- **Prompt**:
When you reach the line containing "thumb tip: (800, 786)" in the entries below, begin reproducing lines exactly, and stop once the line containing "middle pip: (794, 674)" is done.

Keypoint text descriptions:
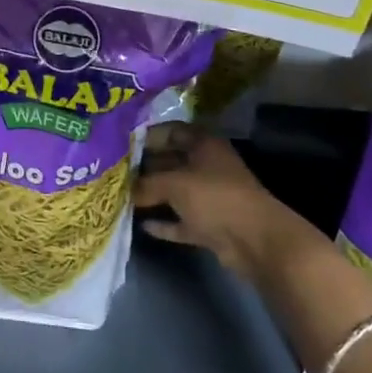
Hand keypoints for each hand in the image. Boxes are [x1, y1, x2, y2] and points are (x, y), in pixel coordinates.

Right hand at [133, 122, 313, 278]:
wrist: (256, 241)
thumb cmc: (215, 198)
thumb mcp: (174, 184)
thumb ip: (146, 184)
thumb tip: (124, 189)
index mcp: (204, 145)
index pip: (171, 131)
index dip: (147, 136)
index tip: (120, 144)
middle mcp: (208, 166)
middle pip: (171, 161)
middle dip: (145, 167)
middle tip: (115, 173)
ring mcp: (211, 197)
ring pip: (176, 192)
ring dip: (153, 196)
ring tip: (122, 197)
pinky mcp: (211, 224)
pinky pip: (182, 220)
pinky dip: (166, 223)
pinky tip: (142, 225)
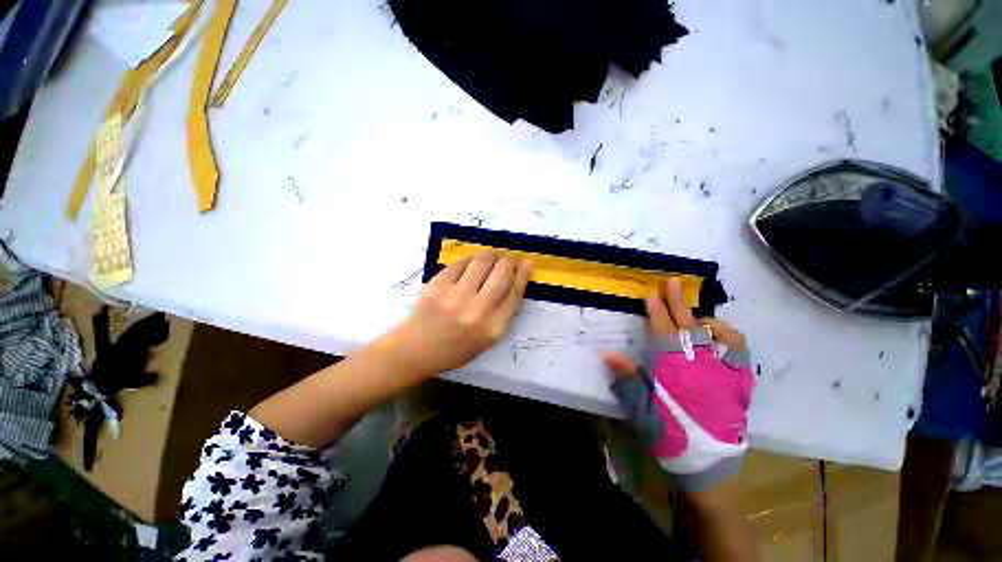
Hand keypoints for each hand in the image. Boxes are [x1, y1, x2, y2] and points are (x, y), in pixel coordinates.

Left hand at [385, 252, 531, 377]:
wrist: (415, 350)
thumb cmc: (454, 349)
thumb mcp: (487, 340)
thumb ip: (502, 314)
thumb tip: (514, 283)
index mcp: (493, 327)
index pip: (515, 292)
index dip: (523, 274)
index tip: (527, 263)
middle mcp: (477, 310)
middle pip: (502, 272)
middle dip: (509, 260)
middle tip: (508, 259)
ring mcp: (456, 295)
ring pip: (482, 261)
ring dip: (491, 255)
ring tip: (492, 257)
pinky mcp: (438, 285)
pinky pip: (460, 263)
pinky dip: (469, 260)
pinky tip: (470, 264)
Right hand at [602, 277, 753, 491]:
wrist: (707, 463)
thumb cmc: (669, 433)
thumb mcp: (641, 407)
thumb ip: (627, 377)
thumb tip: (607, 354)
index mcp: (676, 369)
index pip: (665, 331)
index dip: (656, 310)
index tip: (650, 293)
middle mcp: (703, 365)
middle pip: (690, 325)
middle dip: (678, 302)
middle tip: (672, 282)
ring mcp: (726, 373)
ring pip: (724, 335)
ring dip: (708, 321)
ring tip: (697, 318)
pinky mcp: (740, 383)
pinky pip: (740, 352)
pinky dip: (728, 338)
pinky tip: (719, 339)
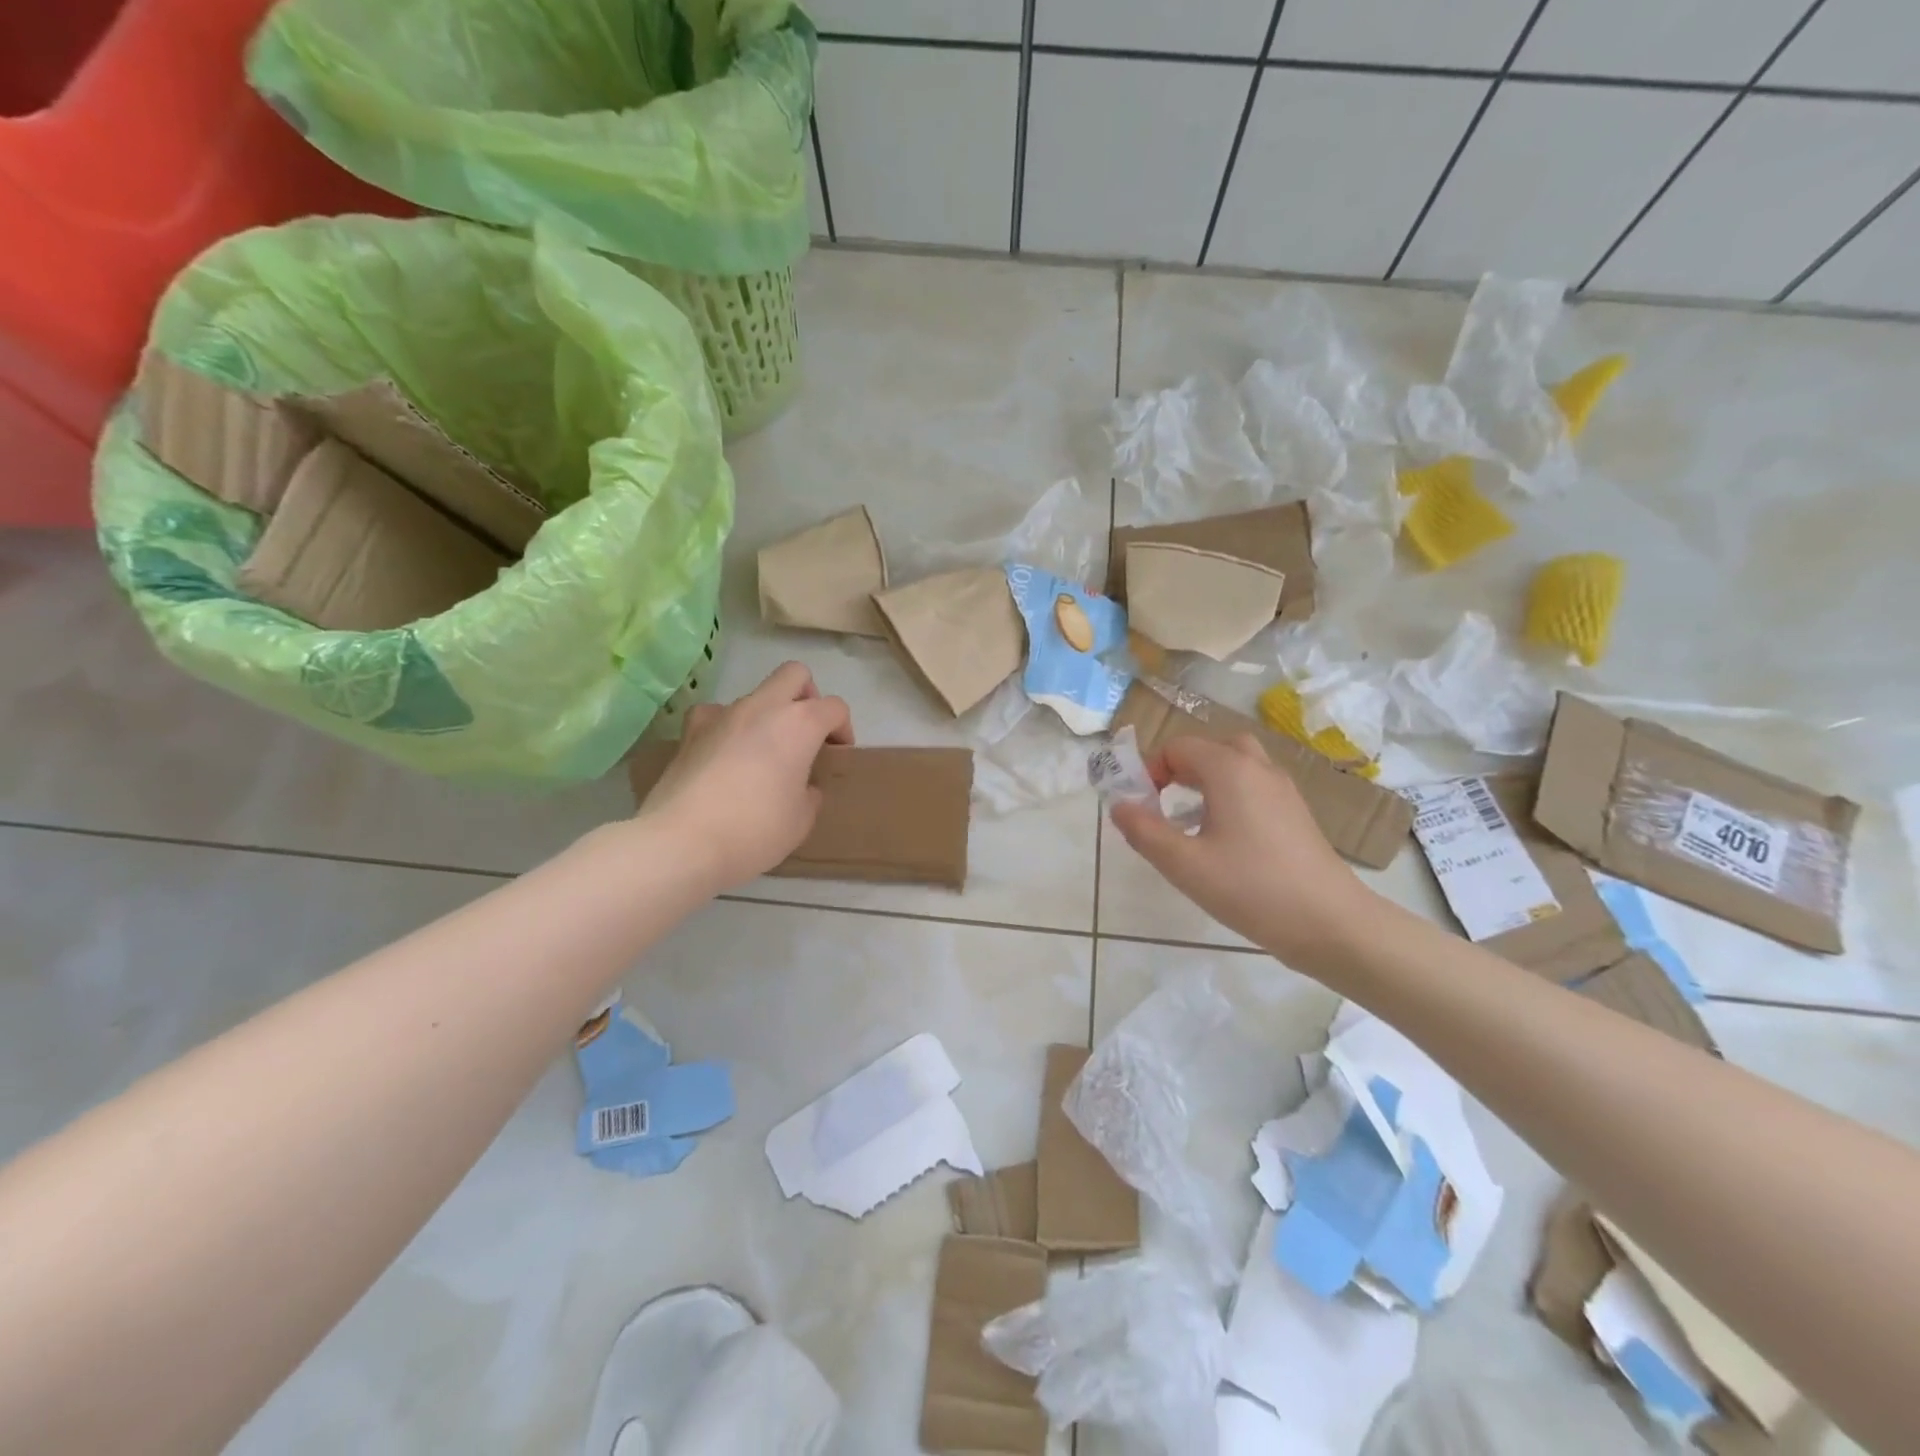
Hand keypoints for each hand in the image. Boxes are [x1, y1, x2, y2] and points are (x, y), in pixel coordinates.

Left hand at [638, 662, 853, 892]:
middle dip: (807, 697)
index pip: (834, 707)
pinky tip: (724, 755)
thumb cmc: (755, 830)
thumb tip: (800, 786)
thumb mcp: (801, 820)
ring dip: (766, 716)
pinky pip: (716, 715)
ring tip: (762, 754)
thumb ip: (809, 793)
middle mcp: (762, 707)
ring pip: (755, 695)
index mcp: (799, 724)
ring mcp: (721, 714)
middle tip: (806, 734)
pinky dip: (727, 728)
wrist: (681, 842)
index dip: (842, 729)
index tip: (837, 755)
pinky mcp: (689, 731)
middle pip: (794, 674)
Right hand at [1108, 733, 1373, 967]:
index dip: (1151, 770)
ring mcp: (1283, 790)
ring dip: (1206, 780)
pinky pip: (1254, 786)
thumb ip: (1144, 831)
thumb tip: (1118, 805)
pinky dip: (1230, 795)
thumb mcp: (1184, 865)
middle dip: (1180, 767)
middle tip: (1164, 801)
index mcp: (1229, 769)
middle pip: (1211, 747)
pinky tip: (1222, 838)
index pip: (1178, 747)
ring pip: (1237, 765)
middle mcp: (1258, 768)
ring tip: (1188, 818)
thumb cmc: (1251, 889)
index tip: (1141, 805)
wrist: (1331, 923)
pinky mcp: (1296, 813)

- **Answer below**:
thumb tip: (800, 786)
thumb mcp: (801, 820)
ring dip: (766, 716)
pinky pip: (716, 715)
ring tip: (762, 754)
thumb ip: (809, 793)
middle mcp: (762, 707)
ring pip: (755, 695)
index mcp: (799, 724)
ring mcp: (721, 714)
middle tip: (806, 734)
pinky dip: (727, 728)
wrist: (681, 842)
index dip: (842, 729)
index tip: (837, 755)
pinky mcp: (689, 731)
middle pip: (794, 674)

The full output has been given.